How does mmBERT perform on benchmarks?
When tested against various benchmarks, mmBERT has delivered impressive results:
- In the English NLU (GLUE) benchmark, mmBERT base achieved a score of 86.3, outperforming XLM-R’s score of 83.3 and nearly matching ModernBERT’s 87.4.
- For multilingual NLU (XTREME), mmBERT base received a score of 72.8, surpassing XLM-R’s 70.4.
- In embedding tasks (MTEB v2), mmBERT base tied ModernBERT in English and outperformed XLM-R in multilingual tasks.
- In code retrieval measures (CoIR), mmBERT exceeded XLM-R by approximately 9 points, though it still fell short against EuroBERT on proprietary data.
How does mmBERT handle low-resource languages?
Thanks to its annealed training schedule, mmBERT provides substantial support for low-resource languages. On specific benchmarks like Faroese FoQA and Tigrinya TiQuAD, mmBERT outperformed both o3 and Gemini 2.5 Pro. These outcomes illustrate that, with careful training, encoder models can effectively generalize even in scenarios with limited resources.
What efficiency gains does mmBERT achieve?

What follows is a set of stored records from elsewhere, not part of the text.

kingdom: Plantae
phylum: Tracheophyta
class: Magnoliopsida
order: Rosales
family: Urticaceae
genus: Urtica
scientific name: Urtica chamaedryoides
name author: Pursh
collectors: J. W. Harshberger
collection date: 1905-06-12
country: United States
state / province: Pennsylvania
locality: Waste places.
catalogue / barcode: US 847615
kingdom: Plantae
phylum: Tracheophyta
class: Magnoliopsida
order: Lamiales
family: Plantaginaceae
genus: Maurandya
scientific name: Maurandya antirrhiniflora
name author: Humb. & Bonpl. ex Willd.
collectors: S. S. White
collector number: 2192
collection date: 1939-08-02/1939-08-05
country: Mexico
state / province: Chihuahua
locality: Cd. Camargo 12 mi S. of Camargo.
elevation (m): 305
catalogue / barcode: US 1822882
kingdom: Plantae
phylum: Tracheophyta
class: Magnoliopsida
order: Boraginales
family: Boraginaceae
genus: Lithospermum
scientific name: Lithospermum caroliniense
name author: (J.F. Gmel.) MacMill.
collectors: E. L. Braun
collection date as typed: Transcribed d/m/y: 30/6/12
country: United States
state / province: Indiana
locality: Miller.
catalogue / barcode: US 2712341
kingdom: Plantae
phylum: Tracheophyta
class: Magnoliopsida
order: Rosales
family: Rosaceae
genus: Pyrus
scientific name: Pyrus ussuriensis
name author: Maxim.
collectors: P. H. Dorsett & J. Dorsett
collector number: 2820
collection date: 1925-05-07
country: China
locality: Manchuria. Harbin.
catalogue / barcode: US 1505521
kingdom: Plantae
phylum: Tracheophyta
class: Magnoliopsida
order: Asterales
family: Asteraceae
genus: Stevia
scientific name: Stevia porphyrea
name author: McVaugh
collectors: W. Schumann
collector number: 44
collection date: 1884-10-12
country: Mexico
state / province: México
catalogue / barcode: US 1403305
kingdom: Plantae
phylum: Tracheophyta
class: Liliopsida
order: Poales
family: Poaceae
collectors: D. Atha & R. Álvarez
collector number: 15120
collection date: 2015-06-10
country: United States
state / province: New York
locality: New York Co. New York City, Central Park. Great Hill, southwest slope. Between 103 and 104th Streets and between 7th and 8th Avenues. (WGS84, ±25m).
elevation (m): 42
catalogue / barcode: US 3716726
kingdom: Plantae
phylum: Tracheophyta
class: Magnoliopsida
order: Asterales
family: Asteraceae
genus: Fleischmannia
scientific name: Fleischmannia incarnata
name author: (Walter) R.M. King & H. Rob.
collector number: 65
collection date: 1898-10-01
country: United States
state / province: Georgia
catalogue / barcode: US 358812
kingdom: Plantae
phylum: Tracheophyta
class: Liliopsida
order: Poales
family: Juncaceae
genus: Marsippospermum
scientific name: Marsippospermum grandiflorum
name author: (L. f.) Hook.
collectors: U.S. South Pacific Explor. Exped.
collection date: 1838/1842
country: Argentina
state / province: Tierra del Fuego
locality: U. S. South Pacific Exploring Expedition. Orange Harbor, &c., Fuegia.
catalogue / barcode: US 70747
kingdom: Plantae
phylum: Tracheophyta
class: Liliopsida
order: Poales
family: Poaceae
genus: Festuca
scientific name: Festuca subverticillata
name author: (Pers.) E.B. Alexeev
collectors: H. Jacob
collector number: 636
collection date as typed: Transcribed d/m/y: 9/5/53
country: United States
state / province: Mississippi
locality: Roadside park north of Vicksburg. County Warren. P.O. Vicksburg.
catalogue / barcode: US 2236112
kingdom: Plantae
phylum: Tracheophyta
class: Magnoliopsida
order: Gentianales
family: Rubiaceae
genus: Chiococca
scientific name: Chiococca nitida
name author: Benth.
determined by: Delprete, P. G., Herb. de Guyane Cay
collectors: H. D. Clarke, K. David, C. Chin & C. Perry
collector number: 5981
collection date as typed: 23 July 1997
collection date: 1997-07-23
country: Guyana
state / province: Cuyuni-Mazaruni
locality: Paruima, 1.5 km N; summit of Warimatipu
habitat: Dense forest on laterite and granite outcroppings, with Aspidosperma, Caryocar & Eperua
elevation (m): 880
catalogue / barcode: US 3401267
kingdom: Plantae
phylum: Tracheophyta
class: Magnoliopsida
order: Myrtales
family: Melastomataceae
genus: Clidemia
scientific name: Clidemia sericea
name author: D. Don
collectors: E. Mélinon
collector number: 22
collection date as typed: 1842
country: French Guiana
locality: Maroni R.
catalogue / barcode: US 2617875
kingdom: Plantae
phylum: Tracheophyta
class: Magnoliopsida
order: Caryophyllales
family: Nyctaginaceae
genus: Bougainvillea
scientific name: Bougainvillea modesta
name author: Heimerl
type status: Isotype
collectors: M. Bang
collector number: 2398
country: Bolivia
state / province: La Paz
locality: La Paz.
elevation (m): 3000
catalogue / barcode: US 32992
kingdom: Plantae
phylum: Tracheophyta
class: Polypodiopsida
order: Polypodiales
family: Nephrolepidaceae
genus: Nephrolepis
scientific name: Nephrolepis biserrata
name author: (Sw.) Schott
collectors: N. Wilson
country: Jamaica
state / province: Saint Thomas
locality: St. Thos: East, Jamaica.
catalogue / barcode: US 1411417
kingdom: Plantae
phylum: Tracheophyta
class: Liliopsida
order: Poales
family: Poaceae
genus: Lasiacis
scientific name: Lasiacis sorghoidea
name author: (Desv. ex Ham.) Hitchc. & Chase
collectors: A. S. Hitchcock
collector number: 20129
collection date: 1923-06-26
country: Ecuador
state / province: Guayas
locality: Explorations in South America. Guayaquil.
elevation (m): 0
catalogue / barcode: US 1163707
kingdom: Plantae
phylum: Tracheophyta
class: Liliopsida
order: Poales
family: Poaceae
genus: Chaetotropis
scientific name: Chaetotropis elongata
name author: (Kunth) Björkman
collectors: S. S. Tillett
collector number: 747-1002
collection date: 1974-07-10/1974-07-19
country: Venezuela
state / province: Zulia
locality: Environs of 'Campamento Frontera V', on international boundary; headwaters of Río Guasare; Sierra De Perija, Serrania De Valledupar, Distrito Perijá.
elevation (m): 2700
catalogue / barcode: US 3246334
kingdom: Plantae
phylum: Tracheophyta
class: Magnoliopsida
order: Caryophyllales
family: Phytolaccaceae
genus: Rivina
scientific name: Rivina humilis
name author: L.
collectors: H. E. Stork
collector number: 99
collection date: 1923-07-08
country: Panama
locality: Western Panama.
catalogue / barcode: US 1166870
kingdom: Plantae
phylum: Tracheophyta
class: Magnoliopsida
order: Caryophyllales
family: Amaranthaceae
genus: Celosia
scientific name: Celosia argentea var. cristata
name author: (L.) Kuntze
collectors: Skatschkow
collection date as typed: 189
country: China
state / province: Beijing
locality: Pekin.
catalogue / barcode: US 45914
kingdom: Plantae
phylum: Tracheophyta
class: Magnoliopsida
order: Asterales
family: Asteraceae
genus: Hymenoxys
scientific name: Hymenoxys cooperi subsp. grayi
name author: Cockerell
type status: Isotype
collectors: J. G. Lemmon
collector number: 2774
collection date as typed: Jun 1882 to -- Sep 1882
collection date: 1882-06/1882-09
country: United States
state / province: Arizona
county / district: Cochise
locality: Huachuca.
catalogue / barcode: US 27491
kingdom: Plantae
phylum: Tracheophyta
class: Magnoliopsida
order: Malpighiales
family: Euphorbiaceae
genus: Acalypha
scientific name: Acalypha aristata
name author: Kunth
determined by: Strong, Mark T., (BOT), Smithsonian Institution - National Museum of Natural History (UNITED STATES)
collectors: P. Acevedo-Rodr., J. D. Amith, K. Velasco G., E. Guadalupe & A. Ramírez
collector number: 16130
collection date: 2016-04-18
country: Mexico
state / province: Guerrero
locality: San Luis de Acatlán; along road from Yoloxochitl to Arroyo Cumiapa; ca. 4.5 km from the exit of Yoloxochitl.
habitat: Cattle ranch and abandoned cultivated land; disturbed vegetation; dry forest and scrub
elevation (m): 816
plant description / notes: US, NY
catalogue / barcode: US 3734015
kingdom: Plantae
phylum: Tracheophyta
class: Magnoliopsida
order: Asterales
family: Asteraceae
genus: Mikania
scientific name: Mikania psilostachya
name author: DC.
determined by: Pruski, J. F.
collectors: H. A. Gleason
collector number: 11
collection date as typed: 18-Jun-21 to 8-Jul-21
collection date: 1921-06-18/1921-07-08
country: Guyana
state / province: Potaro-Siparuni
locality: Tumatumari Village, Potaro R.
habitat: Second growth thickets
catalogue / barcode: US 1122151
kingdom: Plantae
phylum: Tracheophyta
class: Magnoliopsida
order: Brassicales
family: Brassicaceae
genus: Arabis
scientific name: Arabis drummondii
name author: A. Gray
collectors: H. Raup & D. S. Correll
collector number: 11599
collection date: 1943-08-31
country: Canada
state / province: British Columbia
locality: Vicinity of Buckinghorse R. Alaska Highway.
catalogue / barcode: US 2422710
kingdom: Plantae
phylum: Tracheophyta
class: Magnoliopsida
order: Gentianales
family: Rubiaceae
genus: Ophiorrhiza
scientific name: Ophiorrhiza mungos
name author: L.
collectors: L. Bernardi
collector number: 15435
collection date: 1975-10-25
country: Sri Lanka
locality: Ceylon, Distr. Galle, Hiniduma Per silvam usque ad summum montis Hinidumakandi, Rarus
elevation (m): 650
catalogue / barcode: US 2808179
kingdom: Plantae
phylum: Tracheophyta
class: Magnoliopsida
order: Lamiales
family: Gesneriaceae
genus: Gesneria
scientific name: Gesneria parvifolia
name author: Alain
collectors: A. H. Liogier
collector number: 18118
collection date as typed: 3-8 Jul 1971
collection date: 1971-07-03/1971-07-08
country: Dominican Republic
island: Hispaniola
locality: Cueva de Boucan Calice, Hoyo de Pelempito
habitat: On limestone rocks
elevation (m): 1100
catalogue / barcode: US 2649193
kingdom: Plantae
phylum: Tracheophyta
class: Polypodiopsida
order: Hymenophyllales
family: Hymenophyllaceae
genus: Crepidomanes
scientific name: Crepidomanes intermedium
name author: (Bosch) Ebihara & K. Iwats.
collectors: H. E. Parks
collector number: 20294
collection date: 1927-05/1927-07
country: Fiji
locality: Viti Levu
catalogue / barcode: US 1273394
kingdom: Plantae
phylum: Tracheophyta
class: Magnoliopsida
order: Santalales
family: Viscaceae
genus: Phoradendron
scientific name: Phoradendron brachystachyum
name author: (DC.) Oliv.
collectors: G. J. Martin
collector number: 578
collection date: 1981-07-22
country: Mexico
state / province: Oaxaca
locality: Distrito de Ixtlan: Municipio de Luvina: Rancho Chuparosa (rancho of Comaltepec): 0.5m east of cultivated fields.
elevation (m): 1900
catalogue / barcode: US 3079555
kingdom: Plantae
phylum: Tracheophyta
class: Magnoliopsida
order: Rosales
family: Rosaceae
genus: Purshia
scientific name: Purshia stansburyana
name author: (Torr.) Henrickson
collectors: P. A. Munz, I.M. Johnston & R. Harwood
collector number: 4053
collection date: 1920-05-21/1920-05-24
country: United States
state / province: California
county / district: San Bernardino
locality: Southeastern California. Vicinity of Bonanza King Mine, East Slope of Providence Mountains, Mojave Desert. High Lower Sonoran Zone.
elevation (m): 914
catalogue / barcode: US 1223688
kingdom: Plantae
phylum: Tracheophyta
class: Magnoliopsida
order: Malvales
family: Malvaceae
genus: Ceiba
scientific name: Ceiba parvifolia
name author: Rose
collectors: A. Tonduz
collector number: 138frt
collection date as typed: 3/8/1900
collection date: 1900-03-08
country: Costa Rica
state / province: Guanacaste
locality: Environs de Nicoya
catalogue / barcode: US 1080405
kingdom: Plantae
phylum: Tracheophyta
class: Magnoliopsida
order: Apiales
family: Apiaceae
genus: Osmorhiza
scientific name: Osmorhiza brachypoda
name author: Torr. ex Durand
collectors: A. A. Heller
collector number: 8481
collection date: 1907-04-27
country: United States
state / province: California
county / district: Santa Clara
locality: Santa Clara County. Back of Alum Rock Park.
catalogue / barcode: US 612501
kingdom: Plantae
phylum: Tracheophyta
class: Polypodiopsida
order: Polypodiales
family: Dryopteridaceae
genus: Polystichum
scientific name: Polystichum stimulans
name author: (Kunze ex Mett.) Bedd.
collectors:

Among the notable improvements, mmBERT operates 2 to 4 times faster than XLM-R and MiniLM, while still accommodating inputs of up to 8192 tokens. Remarkably, it maintains this speed even with longer sequences compared to older encoders that only managed shorter inputs. This efficiency stems from the ModernBERT training strategy and the optimization of attention mechanisms and embeddings.
Summary
In conclusion, mmBERT represents a significant advancement in multilingual encoders, ideally suited to meet the needs of modern NLP applications. With its capabilities running 2-4 times faster than previous models and the ability to process longer sequences, mmBERT not only surpasses its predecessors but also provides a strong foundation for upcoming multilingual NLP systems. The innovative training methods employed demonstrate how strategic design can lead to broad generalization and improved performance without unnecessary redundancy.
Frequently Asked Questions
- What makes mmBERT different from other multilingual models? mmBERT utilizes a unique training strategy that emphasizes low-resource languages and efficient processing of long sequences.
- Can mmBERT handle rare languages effectively? Yes, it has been specifically designed to support low-resource languages using its annealed learning approach.
- How does mmBERT compare to XLM-R? mmBERT outperforms XLM-R on multiple benchmarks, achieving higher scores in both English and multilingual tasks.
- What types of tasks is mmBERT best suited for? It excels in embedding, retrieval, and classification tasks, making it versatile for various applications in NLP.
- Where can I access mmBERT for my projects? You can find mmBERT on platforms like Hugging Face and GitHub, where tutorials and technical details are also available.